• About this exercise
Duplicate every line of the material below exactly as it appears, keeping the same line order.

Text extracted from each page
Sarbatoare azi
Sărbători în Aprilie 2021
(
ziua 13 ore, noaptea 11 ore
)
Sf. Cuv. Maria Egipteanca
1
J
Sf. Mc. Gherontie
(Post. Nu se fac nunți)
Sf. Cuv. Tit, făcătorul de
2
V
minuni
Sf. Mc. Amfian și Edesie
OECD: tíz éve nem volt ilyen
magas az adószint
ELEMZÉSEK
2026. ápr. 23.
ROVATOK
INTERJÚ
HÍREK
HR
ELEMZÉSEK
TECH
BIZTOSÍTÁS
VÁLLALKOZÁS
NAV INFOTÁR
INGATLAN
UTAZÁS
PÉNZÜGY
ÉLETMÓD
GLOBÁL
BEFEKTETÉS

• Written response
Sarbatoare azi
Sărbători în Aprilie 2021
(
ziua 13 ore, noaptea 11 ore
)
Sf. Cuv. Maria Egipteanca
1
J
Sf. Mc. Gherontie
(Post. Nu se fac nunți)
Sf. Cuv. Tit, făcătorul de
2
V
minuni
Sf. Mc. Amfian și Edesie
OECD: tíz éve nem volt ilyen
magas az adószint
ELEMZÉSEK
2026. ápr. 23.
ROVATOK
INTERJÚ
HÍREK
HR
ELEMZÉSEK
TECH
BIZTOSÍTÁS
VÁLLALKOZÁS
NAV INFOTÁR
INGATLAN
UTAZÁS
PÉNZÜGY
ÉLETMÓD
GLOBÁL
BEFEKTETÉS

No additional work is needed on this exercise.